Le Québec a-t-il encore la réputation d’être une « nation de patenteux » ?

Pour moi, ce n’est pas péjoratif de parler de ce caractère innovant, mais aujourd’hui, cette envie d’innover doit prendre racine au plus haut niveau de la connaissance. Au-delà de notre « drive » à trouver quelque chose de nouveau, il faut pouvoir franchir le kilomètre supplémentaire. Par exemple, on ne peut pas trouver des idées exceptionnelles comme l’intelligence artificielle si on n’a pas toute la science derrière.

Comment faire ?

Si on ne forme pas davantage d’universitaires du deuxième cycle et qu’on n’arrive pas à garder ces personnes animées au Québec, elles risquent d’aller ailleurs, tout comme le capital. Si on veut faire venir des entreprises à la fine pointe des connaissances qui voudront investir avec nous et se développer dans des créneaux importants, il faut avoir le talent ici. On accuse un retard dans le nombre d’étudiants à la maîtrise et au doctorat dans plusieurs secteurs critiques.

Le Québec en fait-il assez pour innover ?

L’innovation n’occupe pas une place assez grande. On a des écarts avec d’autres provinces en matière d’intentions d’innover ou de projets d’innovation.

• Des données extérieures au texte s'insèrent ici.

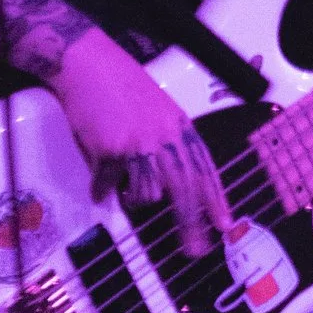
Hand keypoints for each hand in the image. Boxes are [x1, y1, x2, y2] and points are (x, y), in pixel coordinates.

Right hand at [50, 29, 230, 258]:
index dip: (216, 200)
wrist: (87, 62)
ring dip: (135, 200)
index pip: (206, 169)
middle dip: (191, 224)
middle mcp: (165, 137)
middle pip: (185, 189)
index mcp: (180, 127)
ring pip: (148, 194)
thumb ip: (167, 141)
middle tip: (195, 250)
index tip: (225, 225)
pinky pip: (110, 185)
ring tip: (125, 193)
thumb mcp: (157, 109)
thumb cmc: (118, 84)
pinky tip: (98, 186)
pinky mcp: (112, 150)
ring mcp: (140, 144)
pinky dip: (103, 189)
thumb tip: (165, 181)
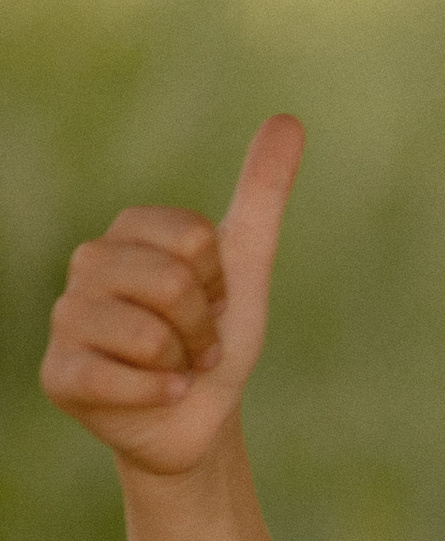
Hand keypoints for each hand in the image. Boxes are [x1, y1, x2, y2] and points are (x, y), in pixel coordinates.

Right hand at [40, 115, 304, 478]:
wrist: (199, 421)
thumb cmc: (215, 340)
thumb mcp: (246, 267)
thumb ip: (262, 194)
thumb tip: (288, 119)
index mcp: (128, 232)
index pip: (194, 238)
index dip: (219, 281)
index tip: (212, 301)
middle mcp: (87, 266)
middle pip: (173, 282)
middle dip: (203, 326)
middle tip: (196, 344)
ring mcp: (66, 319)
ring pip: (147, 333)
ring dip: (182, 363)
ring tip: (174, 369)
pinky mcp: (59, 374)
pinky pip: (117, 378)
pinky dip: (159, 394)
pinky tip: (159, 396)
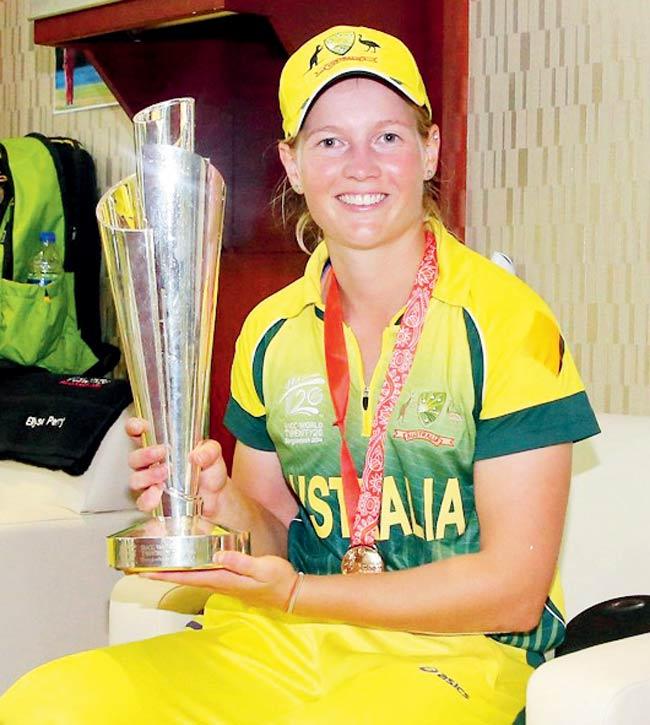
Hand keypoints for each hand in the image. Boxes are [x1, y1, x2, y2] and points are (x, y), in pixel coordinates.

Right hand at [126, 417, 227, 516]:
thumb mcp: (213, 454)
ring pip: (136, 479)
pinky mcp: (155, 502)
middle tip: (163, 452)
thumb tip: (195, 456)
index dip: (134, 428)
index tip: (138, 427)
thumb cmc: (210, 471)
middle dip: (145, 454)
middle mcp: (153, 464)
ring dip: (148, 475)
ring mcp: (152, 484)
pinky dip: (149, 497)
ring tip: (165, 473)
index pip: (141, 433)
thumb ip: (208, 451)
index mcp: (163, 445)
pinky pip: (142, 502)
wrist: (217, 498)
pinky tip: (158, 492)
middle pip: (134, 458)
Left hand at [143, 551, 298, 611]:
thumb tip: (221, 556)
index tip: (147, 572)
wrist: (290, 593)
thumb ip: (242, 562)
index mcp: (224, 579)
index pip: (189, 576)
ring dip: (173, 572)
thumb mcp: (263, 568)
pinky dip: (189, 570)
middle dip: (163, 573)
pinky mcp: (229, 579)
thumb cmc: (277, 580)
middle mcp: (219, 582)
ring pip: (192, 576)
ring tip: (156, 565)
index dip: (167, 574)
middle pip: (185, 577)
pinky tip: (185, 564)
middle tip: (140, 568)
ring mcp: (223, 582)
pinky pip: (203, 574)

Ce signal nous indique qu’on doit travailler davantage auprès des entreprises, leur faciliter la vie, être plus présent et établir plus de liens entre elles, les cégeps et les universités. Il faut rendre cet écosystème plus agile pour que nos entreprises aient les outils pour innover.

Quels sont les obstacles à l’innovation ?

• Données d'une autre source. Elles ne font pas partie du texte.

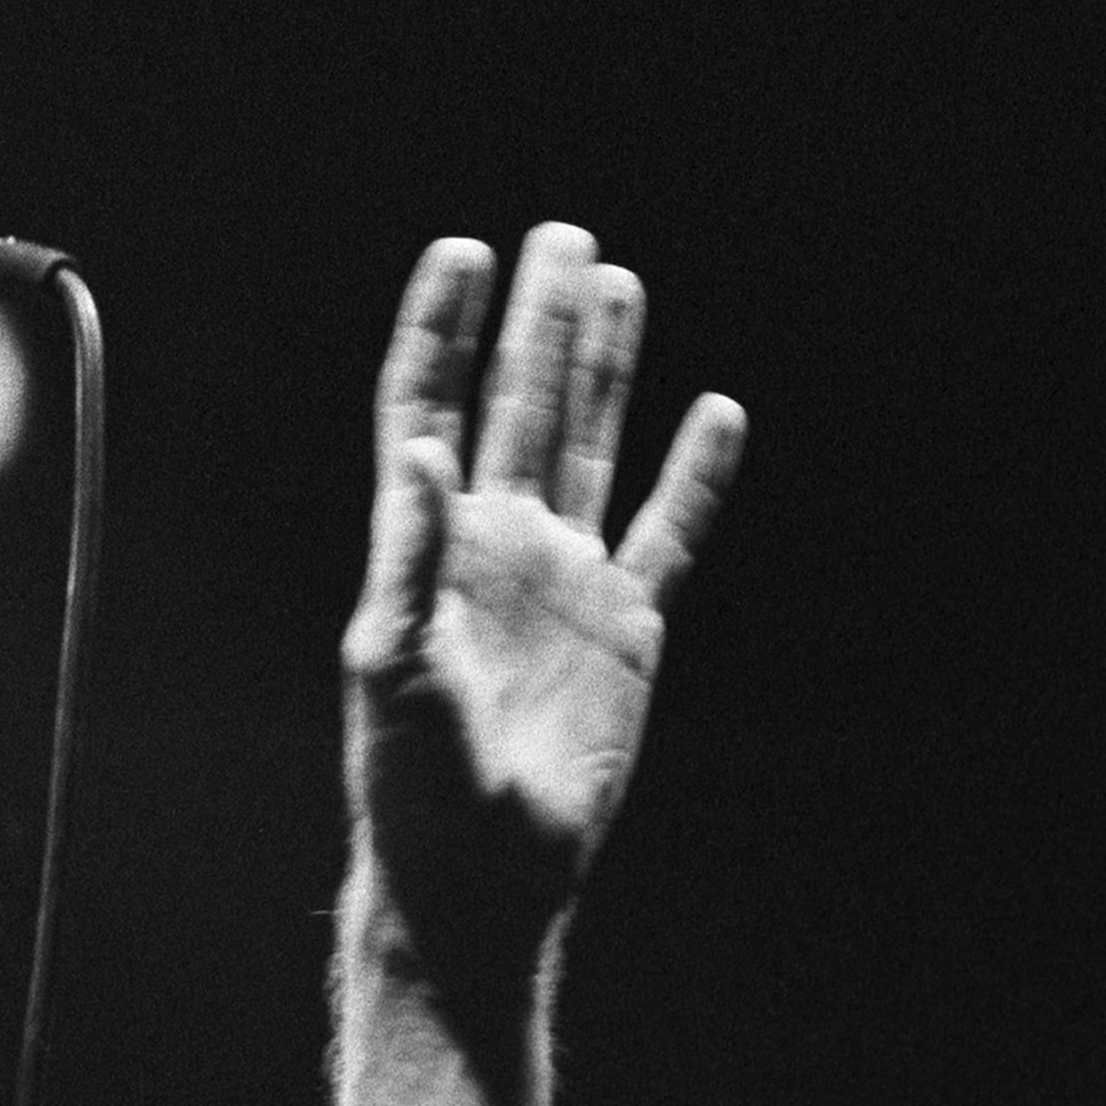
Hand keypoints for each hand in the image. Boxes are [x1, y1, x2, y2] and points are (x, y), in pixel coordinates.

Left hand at [342, 223, 743, 978]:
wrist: (476, 871)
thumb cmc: (410, 781)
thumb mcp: (389, 664)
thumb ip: (406, 556)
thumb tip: (420, 452)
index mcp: (428, 546)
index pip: (431, 408)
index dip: (442, 332)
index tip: (462, 252)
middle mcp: (497, 546)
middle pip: (519, 404)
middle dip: (537, 320)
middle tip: (558, 234)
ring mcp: (564, 580)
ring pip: (589, 445)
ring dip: (603, 367)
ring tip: (616, 281)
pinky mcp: (626, 627)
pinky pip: (669, 532)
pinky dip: (695, 475)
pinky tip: (716, 411)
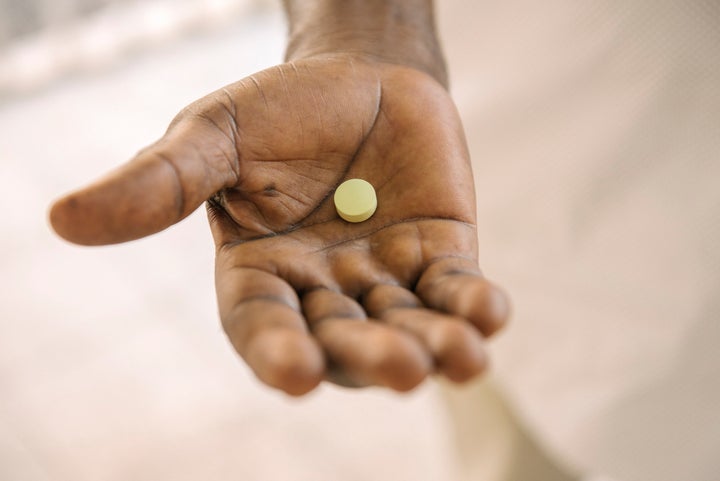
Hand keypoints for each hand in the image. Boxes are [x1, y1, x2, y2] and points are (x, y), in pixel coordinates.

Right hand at [50, 56, 508, 394]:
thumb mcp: (212, 136)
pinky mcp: (441, 255)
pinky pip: (457, 289)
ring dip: (434, 344)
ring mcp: (386, 277)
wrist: (359, 77)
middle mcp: (324, 288)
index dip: (276, 351)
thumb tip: (63, 219)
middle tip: (398, 368)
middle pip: (344, 337)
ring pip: (408, 325)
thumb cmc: (278, 110)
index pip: (262, 325)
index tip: (295, 375)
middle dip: (370, 354)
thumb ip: (159, 183)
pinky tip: (490, 317)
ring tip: (459, 358)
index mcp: (262, 272)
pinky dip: (474, 306)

Les entreprises doivent être convaincues de la nécessité de le faire. On doit mettre en évidence les succès d’organisations qui ont innové et qui perdurent. Ce défi de convaincre est bien réel. Au Québec, on a beaucoup de PME. Il faut qu’elles reconnaissent la valeur de l’innovation par rapport à leur survie, à leur capacité de se démarquer, à être plus productives et à dégager des marges plus importantes.

PHOTO DAVID BOILY, ARCHIVES LA PRESSE

Il y a plusieurs domaines porteurs au Québec, dont le biomédical et les biotechnologies.

Hésitent-elles trop longtemps ?

Quand on parle des innovations dites de rupture, donc qui changent la société, c’est toujours un peu plus risqué. Il faut investir en amont et capturer le potentiel plus tôt dans le grand cycle d’invention, d’innovation et de commercialisation. On doit les soutenir plus tôt. Heureusement, il y a plusieurs domaines porteurs au Québec : le biomédical, les technologies propres, les nouvelles sources énergétiques. C’est ce qui va nous projeter dans un nouveau monde. Sans oublier nos industries bien installées dans le numérique, l’aérospatial et les ressources naturelles. Ainsi que nos forces en électricité, en biotechnologies, en agriculture, etc.

De quelle innovation êtes-vous la plus fière dans votre parcours ?

Dans ma pratique de recherche, j’ai créé avec mes collègues Forac, le premier consortium de recherche interdisciplinaire qui a uni des gens de génie, de sciences forestières, d’administration et d’informatique. Il a fédéré les forces vives de membres externes du gouvernement, d’entreprises forestières et d’organismes sans but lucratif avec les forces internes de nos équipes. On a mené des activités de recherche fondamentale et appliquée qui ont changé le cours des choses.

Qu’est-ce que cela représente pour vous d’être la première rectrice de l’Université Laval ?

Avec le recul, j’ai réalisé comment cette nomination (2017) a changé la perspective pour les jeunes filles. Ça a rendu l’ambition plus normale chez les femmes. Également, je pense que ma façon de travailler est un peu différente. Je prône le travail en réseau, les modèles collaboratifs et comment on arrive à créer des espaces gagnant-gagnant quand on accepte d’aller là plutôt que de rester en silos.

À vos yeux, était-ce innovant d’étudier en génie mécanique à la fin des années 1980 ?

Je veux d’abord dire que c’est une innovation qui m’a fait choisir le génie mécanique. J’étais étudiante au cégep lorsqu’on a vu apparaître le premier cœur artificiel, Jarvik, une machine qui sauvait des vies. Ça m’a tellement animée ! J’ai alors compris que le génie mécanique pouvait apporter des solutions à la santé, au mieux-être, à notre mobilité, à l’environnement, etc. Quand j’ai étudié en génie, on était très peu de femmes. Encore aujourd’hui, c’est un beau domaine trop peu connu des jeunes filles. Pourtant, on peut changer le monde en faisant du génie.